A Recovery Blog

This blog is about my continuing recovery from severe mental illness and addiction. I celebrate this recovery by continuing to write, by sharing my music and artwork and by exploring Buddhist and 12 Step ideas and concepts. I claim that the yin/yang symbol is representative of all of us because I have found that even in the midst of acute psychosis there is still sense, method and even a kind of balance. We are more resilient than we think. We can cross beyond the edge of the sane world and return to tell the tale. A deeper kind of balance takes hold when we get honest, when we reach out for help, when we tell our stories.

Monday, January 9, 2017

Resolutions For Health In 2017

I quit smoking again just as it turned into the new year of 2017.  Four and a half days later I went to my doctor's appointment to hear the results of my recent blood test.  My blood sugar level was quite high and he said I would have to start taking a medication twice daily at meals for the next 3 months till I saw him again.  One reason why I readily agreed is that I've been having toe pain for the last 2-3 weeks.  Problems with feet and eyes are common especially in untreated diabetes and can lead to dire consequences such as amputations and blindness.  The doctor said the pain in my toes would probably clear up within 2 weeks.  I have been faithfully taking the medication twice a day for the last four days.  I still have pain in my toes and some tension in my fingers and a restlessness at night when I try to sleep.

My condition is a wake up call to take better care of myself.  I would like to follow more closely Dr. Joel Fuhrman's books on fighting or even eliminating diabetes.  He suggests a mostly vegan diet and I have been moving towards that.  I have been relying in part on a line of frozen foods called AMY'S but it is still processed and I think I'm going to stop buying it.  I have been including more salads and more green smoothies, but I need to branch out into cooking, particularly hearty soups.  All this requires shopping at least once a week for fresh fruits and vegetables.  It also requires food preparation and a clean kitchen.  I have a very dirty kitchen and I have to change that.

Despite the stress of finding out my blood sugar is too high, (which has led me to thoughts of affliction and mortality) I do not have the desire to smoke cigarettes.  That in itself is a miracle that makes me grateful.  I turn instead to my vape mods and to drinking water and to talking into my audio recorder or listening to audio programs.  I am consciously trying to turn to vaping when I feel the least touch of a desire to smoke.  I'm trying to transfer my tendency to be compulsive from the toxic cigarettes to the mostly non toxic (no nicotine) vaping.  It's working for me.  It is obviously breath oriented, even more so than cigarettes, and it soothes me.
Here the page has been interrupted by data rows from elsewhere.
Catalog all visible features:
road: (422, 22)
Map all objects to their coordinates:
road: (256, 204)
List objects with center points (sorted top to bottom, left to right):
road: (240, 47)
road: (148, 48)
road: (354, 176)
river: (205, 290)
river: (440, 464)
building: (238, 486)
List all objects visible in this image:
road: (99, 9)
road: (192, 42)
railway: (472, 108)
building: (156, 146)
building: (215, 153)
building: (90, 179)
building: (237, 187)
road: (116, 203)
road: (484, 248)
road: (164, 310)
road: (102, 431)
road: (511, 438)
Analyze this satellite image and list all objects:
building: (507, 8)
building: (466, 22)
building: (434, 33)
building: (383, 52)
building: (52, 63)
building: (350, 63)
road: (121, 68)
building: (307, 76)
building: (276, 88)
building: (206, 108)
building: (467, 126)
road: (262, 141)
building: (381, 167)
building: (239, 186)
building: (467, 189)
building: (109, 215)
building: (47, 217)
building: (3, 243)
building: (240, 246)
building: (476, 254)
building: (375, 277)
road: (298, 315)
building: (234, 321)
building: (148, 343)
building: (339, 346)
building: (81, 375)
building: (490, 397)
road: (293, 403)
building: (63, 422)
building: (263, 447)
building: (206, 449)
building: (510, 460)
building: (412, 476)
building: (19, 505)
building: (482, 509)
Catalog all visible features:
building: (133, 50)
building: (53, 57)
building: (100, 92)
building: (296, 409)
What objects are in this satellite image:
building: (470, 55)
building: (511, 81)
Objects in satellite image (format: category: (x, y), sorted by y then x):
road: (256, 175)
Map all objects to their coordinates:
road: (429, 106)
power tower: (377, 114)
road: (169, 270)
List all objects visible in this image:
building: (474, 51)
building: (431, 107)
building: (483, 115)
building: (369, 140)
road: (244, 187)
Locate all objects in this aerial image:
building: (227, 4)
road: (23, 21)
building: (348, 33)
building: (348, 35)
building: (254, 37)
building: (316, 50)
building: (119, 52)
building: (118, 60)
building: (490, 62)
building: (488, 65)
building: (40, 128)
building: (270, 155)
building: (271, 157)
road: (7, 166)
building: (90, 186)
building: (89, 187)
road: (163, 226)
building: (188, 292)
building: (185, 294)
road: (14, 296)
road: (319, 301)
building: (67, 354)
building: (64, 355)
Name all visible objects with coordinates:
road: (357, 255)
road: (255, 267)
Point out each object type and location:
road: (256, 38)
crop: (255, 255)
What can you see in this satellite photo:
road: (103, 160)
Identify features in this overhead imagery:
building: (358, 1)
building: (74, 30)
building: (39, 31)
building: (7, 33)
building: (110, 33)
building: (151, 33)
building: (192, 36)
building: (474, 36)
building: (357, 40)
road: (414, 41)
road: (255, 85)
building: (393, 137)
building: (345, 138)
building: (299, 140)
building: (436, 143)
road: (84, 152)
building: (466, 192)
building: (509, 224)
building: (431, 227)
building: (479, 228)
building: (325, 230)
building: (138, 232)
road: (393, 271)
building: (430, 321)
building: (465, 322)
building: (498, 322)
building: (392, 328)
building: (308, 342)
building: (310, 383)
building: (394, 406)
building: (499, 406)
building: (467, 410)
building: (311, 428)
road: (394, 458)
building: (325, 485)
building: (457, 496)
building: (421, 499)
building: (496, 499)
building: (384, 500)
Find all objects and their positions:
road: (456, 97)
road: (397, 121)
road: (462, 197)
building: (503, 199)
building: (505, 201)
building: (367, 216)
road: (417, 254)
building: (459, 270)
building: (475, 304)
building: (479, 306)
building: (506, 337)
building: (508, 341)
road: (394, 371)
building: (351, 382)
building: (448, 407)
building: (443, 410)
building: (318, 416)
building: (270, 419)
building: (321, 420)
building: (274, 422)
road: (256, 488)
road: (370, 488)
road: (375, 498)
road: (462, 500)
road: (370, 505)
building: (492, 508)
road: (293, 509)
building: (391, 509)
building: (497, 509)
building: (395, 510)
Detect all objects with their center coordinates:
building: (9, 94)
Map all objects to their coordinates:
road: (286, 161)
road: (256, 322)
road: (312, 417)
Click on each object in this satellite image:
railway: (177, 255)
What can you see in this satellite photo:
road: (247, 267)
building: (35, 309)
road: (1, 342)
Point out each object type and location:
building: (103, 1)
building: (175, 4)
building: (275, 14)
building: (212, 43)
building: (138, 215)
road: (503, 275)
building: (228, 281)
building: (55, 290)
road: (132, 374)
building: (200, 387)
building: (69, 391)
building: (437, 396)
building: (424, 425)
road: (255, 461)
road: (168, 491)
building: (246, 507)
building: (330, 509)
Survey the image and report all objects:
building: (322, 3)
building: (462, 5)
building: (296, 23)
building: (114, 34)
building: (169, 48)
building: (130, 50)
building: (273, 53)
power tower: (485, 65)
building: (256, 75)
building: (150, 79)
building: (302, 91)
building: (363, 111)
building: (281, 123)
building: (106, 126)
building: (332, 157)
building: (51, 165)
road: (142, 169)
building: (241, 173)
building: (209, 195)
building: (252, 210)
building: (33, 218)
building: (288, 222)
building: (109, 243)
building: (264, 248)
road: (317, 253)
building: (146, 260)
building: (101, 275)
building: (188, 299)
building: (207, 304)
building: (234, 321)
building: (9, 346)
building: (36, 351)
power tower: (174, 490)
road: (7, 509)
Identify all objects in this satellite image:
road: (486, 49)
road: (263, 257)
It's been very cold here this past week and I have stayed indoors.  There is peace and quiet and safety in my home, the ever present company of my cats and moments of meditation and appreciation for my life.  I do shift into anxiety and depression, but I've been sitting with them knowing that they too will shift into something better.  I'm also learning that once I become aware of whatever negative thought pattern I'm in, I can go to work to re-direct myself towards basic bottom line acceptance of where I am at in the present moment.

I have struggled with voices that say that I should be doing more, helping people, implying that my small life is a selfish one.  Not harming others has been very important to me and I don't.  In some instances I help.  What I'm really trying to learn is how not to hurt myself.  Having quit smoking cigarettes is a huge step forward in this.  And now, so is diet and exercise.  What I've learned over the years of living with psychosis is that individuals placing top priority on taking care of themselves body, mind and spirit is the key to living in peace and the key to finding deep happiness.